■ **TEXTE D'ÉTUDE**:
L’IA est-elle actuellement un outil dans vos cellules de fact checking ? Pourrait-elle le devenir face à la recrudescence de la désinformation ?

G. L. : J’espère que l’intelligence artificielle pourra être un outil utile contre la désinformation mais force est de constater qu’on n’en a pas vraiment trouvé l’usage aujourd’hui. On pourrait imaginer que des outils basés sur l’intelligence artificielle puissent nous aider à debunker plus vite en allant chercher de la data, des informations dans des publications scientifiques par exemple. On peut imaginer qu’elles puissent aussi nous aider à mieux comprendre la circulation d’une fausse information. Mais quand Open AI lance ChatGPT c’est qu’ils savent qu’ils vont pouvoir gagner de l’argent avec. Des outils d’intelligence artificielle pour les fact-checkeurs ne représentent pas un vrai marché pour les gros du secteur, donc ça complique le fait de développer ce genre de choses.

Depuis la création de Chat GPT et Midjourney, de nombreuses créations d’intelligences artificielles apparaissent sur les réseaux sociaux et brouillent la frontière entre ce qui relève de l’homme et de la machine. Comment est-ce que l’on fact-check des contenus générés par des IA ?

■ **LIGNES FOURNIES**:
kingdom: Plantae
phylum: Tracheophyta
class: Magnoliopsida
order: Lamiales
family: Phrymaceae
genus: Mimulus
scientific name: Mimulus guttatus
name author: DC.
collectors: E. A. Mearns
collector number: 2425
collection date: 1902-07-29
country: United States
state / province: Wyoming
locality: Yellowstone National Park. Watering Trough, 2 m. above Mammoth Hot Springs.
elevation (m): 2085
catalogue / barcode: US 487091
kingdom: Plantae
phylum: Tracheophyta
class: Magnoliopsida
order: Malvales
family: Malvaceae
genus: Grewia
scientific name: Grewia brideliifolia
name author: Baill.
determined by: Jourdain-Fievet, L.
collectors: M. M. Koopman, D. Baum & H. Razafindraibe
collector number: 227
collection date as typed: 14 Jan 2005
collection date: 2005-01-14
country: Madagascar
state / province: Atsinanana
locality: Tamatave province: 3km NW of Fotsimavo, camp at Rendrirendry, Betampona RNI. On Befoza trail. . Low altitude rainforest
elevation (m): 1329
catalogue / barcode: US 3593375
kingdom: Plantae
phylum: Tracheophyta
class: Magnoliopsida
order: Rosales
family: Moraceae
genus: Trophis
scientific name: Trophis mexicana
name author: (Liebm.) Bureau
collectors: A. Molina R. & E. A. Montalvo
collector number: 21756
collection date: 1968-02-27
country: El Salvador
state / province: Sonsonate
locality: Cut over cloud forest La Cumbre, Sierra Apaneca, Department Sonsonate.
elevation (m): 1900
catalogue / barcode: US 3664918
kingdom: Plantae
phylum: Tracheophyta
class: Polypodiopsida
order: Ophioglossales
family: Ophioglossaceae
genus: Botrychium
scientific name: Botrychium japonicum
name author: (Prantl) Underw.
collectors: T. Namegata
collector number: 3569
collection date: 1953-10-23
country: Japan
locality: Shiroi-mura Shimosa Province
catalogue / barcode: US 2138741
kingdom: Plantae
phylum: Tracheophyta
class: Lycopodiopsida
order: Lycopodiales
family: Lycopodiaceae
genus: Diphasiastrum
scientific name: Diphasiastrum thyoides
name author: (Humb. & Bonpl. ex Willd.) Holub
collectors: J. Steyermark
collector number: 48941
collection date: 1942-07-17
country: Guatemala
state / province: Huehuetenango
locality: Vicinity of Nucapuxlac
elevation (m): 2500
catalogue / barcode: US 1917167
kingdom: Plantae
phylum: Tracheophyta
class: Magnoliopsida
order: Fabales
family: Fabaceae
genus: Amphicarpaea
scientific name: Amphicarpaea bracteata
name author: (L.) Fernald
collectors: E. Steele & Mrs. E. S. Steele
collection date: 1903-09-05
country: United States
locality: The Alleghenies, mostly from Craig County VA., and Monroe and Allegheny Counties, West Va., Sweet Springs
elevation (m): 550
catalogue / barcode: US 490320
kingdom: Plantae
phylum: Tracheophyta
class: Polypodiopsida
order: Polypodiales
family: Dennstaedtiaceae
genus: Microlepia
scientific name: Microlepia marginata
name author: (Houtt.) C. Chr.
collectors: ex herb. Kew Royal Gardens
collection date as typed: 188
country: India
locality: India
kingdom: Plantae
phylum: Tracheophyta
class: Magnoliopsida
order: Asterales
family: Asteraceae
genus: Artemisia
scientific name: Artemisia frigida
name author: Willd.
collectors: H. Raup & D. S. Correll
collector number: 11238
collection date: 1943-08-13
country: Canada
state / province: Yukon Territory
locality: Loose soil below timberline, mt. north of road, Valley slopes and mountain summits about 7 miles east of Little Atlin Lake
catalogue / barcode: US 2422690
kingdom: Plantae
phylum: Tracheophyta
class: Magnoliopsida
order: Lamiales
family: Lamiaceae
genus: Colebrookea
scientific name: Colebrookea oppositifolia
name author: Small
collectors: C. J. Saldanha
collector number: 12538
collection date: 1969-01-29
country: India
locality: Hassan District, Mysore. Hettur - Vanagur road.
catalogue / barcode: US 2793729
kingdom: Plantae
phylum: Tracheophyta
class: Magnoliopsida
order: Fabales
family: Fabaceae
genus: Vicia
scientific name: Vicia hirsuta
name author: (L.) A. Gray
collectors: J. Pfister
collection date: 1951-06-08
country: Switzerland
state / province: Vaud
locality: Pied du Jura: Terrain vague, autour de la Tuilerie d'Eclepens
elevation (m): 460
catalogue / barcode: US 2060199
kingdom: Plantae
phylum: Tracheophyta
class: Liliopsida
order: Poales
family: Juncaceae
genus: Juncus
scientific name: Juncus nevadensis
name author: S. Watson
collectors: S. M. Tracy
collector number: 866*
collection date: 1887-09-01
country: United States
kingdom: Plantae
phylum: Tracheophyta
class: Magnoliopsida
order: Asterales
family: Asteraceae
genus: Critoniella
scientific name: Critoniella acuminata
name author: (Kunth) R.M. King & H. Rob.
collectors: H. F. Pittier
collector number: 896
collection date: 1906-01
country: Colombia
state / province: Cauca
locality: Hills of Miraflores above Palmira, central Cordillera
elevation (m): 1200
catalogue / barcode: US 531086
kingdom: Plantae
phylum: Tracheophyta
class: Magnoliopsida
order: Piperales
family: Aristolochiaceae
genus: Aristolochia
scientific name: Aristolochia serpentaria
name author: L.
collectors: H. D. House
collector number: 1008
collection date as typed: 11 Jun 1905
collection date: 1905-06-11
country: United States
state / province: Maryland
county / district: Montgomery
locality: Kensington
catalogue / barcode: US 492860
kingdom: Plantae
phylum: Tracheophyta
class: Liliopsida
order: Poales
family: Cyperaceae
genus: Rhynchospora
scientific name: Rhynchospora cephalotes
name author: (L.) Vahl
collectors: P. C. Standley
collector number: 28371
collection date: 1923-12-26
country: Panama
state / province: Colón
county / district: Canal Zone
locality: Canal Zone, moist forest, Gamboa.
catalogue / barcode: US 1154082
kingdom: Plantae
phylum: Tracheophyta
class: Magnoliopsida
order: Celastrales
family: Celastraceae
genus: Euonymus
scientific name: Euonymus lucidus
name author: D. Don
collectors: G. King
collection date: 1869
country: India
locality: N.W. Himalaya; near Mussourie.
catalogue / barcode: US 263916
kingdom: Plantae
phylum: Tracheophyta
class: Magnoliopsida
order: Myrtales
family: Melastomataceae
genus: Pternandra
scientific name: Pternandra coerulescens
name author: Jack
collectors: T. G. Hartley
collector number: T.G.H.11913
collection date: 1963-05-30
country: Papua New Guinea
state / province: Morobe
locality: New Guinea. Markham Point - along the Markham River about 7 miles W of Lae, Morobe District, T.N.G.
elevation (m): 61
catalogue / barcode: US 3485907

■ **CONSIGNE**:
Citez mot pour mot le passage de l'entretien sur l'IA et la vérification des faits qui va de « G. L. : J’espère » jusqu'à « genre de choses. ». Les lignes ne servent à rien pour cet exercice.

■ **RÉPONSE**:
G. L. : J’espère que l’intelligence artificielle pourra être un outil utile contre la désinformation mais force est de constater qu’on n’en a pas vraiment trouvé l’usage aujourd’hui. On pourrait imaginer que des outils basés sur l’intelligence artificielle puissent nous aider à debunker plus vite en allant chercher de la data, des informations dans des publications scientifiques par exemple. On peut imaginer qu’elles puissent aussi nous aider à mieux comprendre la circulation d’une fausse information. Mais quand Open AI lance ChatGPT c’est qu’ils savent qu’ils vont pouvoir gagner de l’argent avec. Des outils d’intelligence artificielle pour les fact-checkeurs ne représentent pas un vrai marché pour les gros du secteur, donc ça complique le fait de développer ce genre de choses.